La cour d'appel de Reims, chambre sociale, a rendu le 27 août 2025 un arrêt relatif à un licenciement économique intervenu après plus de vingt-cinq ans d’ancienneté. Les faits tiennent à une suppression de poste dans un contexte de réorganisation, assortie de mesures d’accompagnement et d’une recherche de reclassement annoncée au niveau du groupe. Le conseil de prud’hommes a jugé le licenciement sans cause réelle et sérieuse, et alloué des dommages et intérêts. L’employeur a relevé appel, contestant la qualification retenue et la sanction, tandis que le salarié sollicitait la confirmation et la majoration de certains postes, notamment le préavis et une indemnisation autonome.

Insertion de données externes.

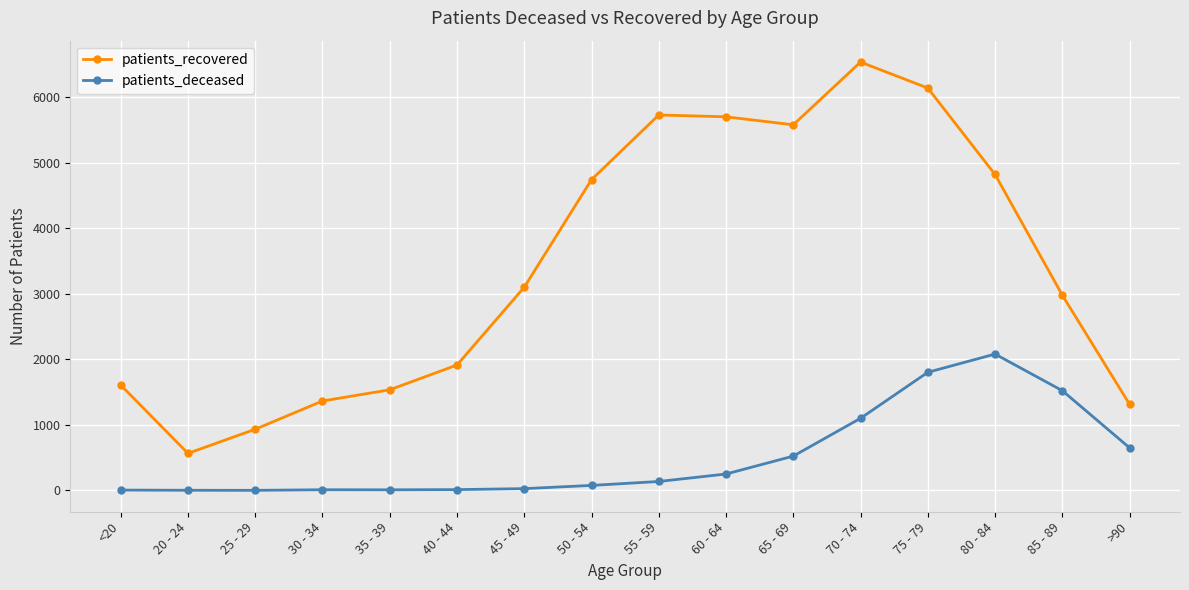

What is the difference between the second highest and second lowest values in the patients_deceased series?

1800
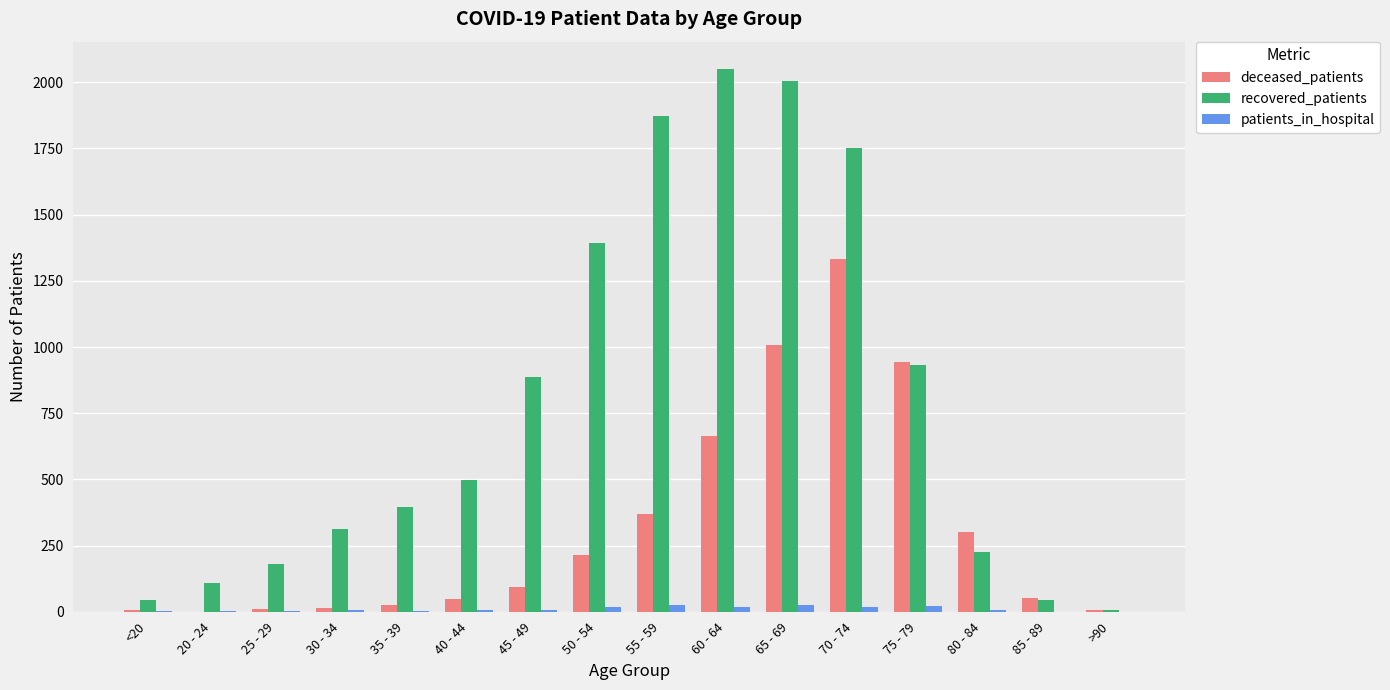

Which series has the largest total across all categories?

recovered_patients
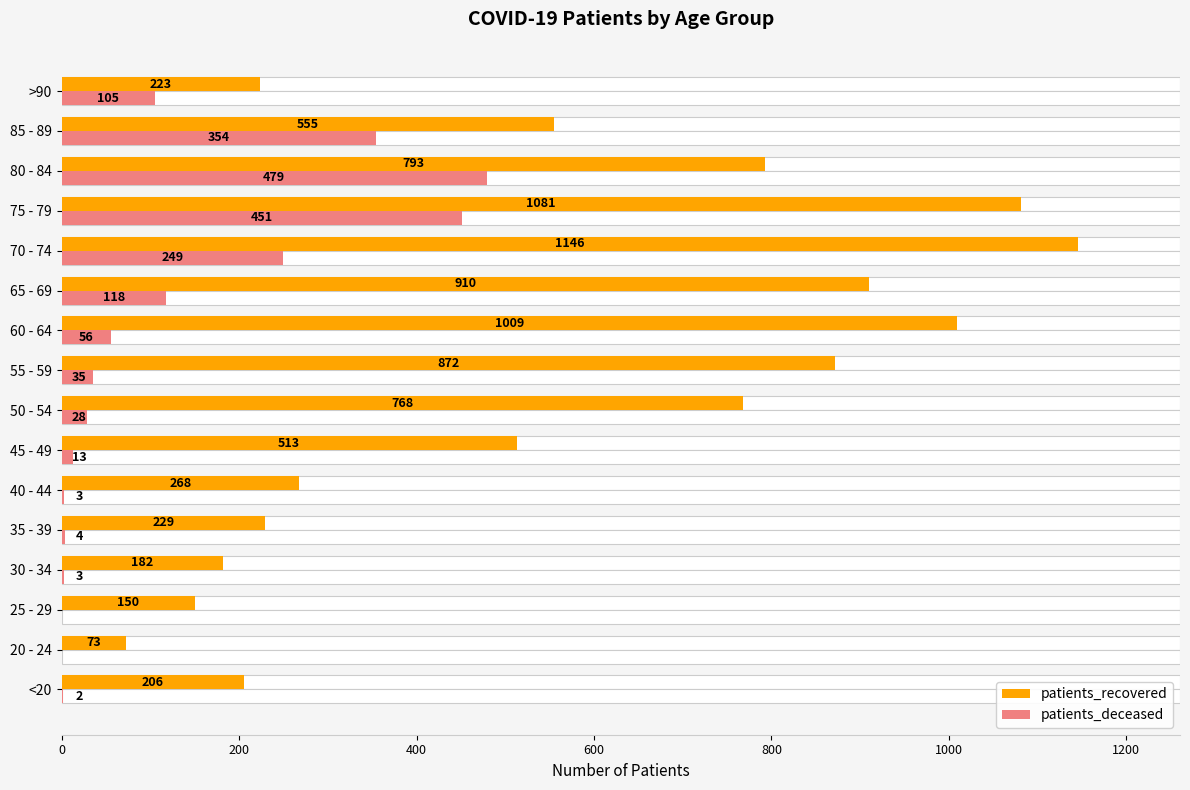

What is the maximum value for patients_recovered?

1146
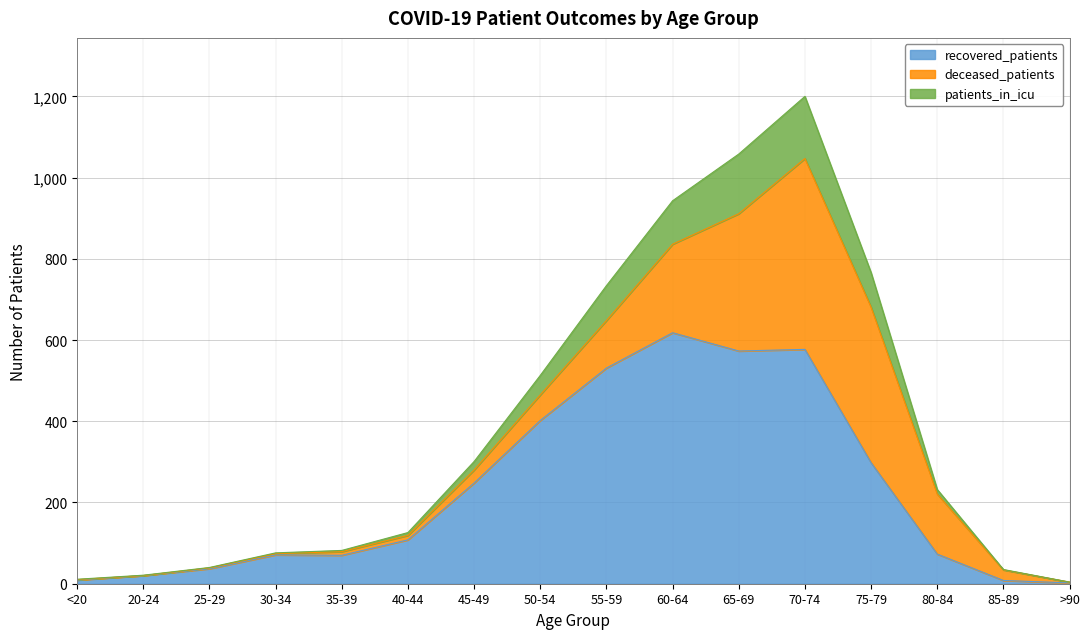

What is the value of the recovered_patients point at the 10th from the left?

618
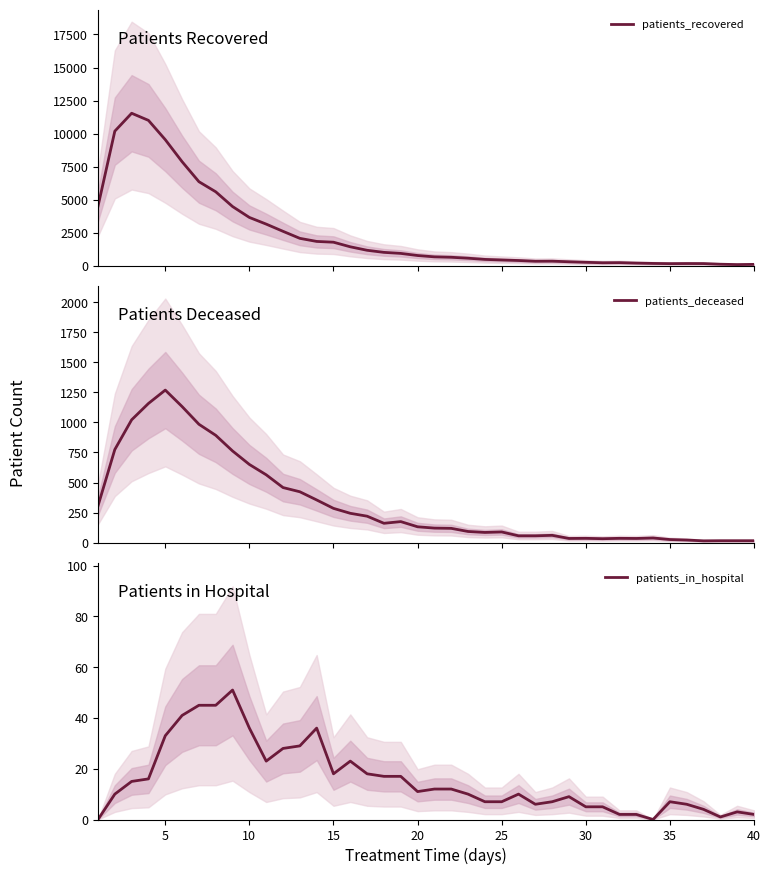

True or false: patients_recovered has more than 2 points higher than both neighbors.

True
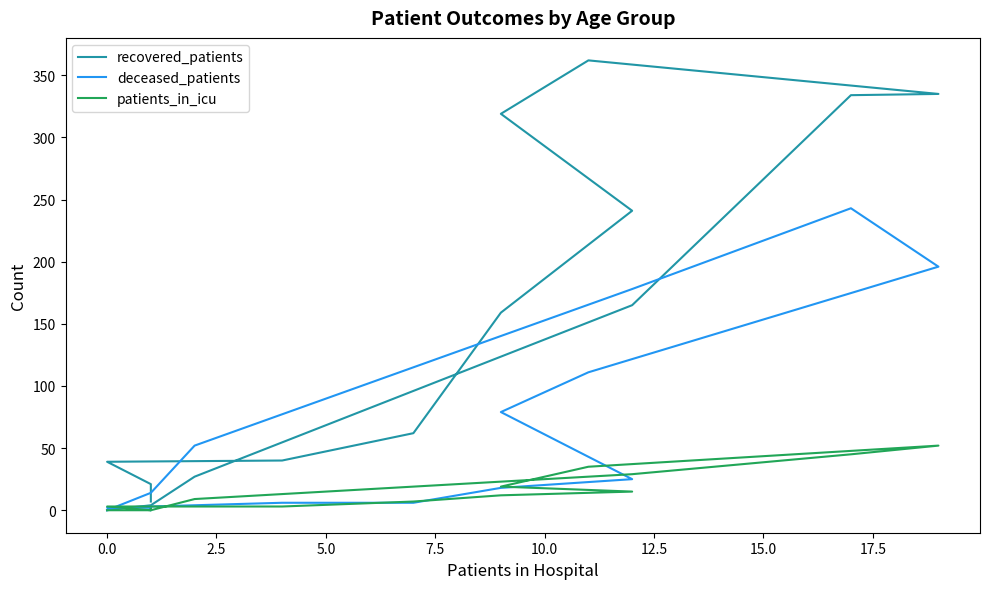

What is the value of the patients_in_icu point at the 4th from the left?

3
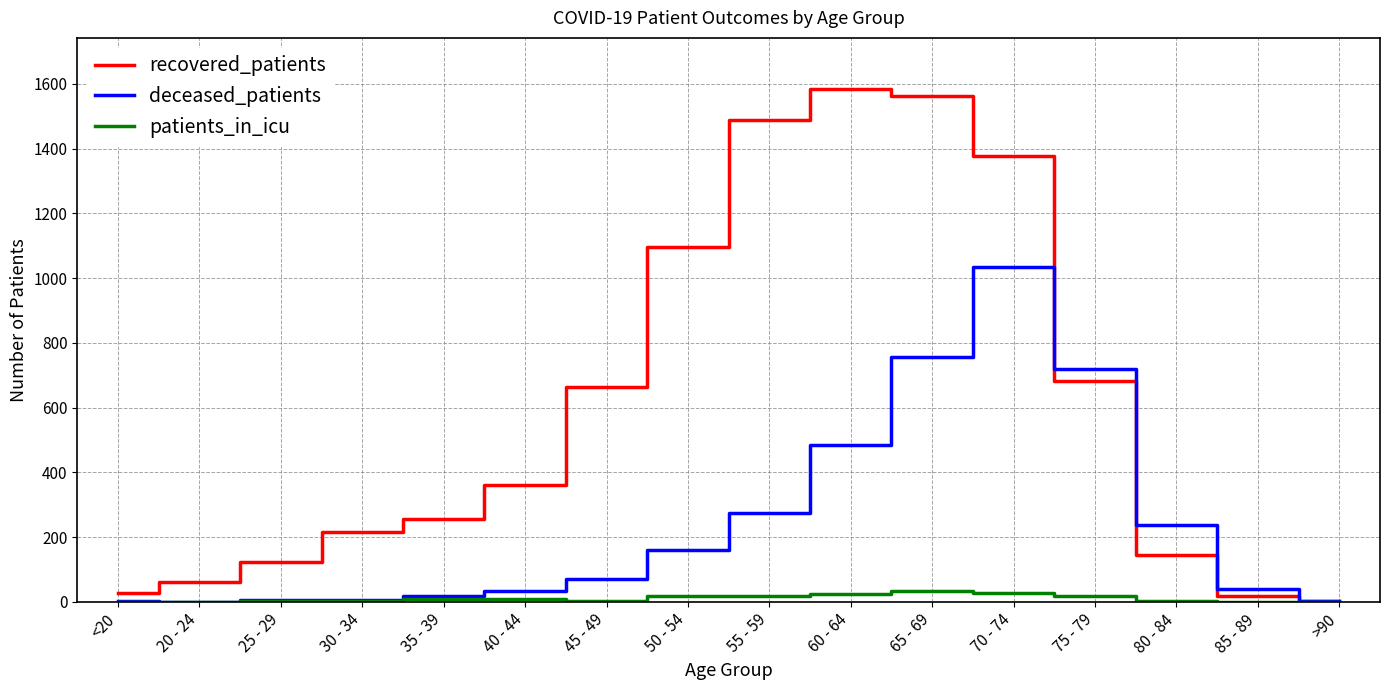

Which series has the widest spread of values?

recovered_patients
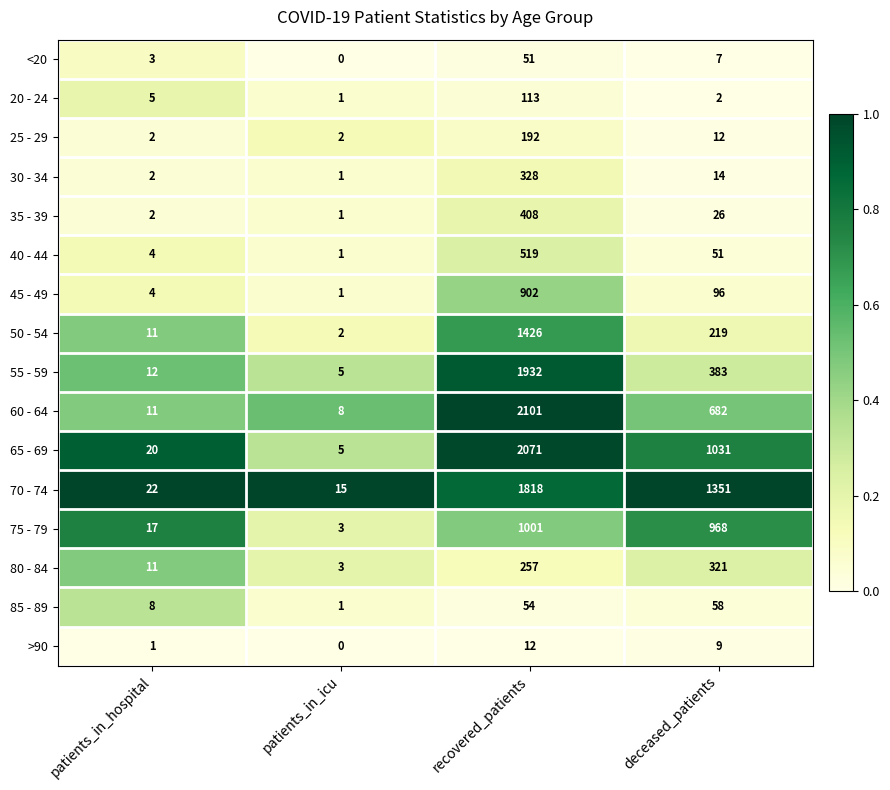

At which category is the sum across all series the highest?

recovered_patients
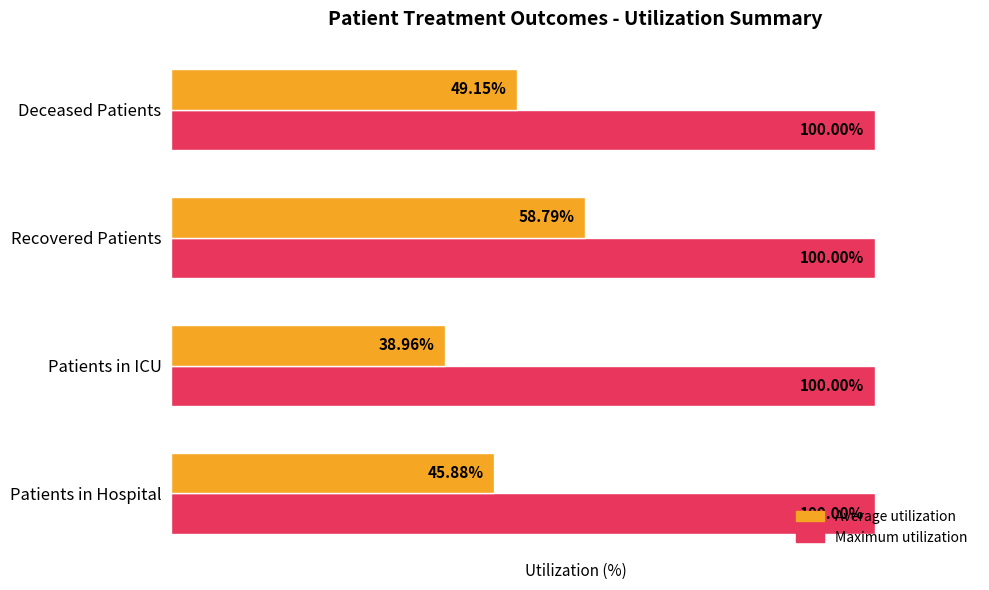

Which category has the highest value in the Average utilization series?

Recovered Patients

La procédure d’appel a mis en lumière deux séquences distinctes. D’abord, une fin de non-recevoir tirée de la prétendue absence, dans le dispositif des conclusions d’appel, d’une critique littérale du chef ayant requalifié la rupture, à l’aune de l’article 954 du code de procédure civile. Ensuite, l’examen au fond du périmètre et de la preuve de l’obligation de reclassement au sein d’un groupe, préalable nécessaire au licenciement économique. La cour rejette l’irrecevabilité, puis confirme le jugement pour manquement à l’obligation de reclassement, tout en écartant les demandes de préavis et de réparation pour défaut de formation. Elle statue encore sur la portée du dispositif des conclusions, la charge probatoire en matière de reclassement, et les accessoires légaux.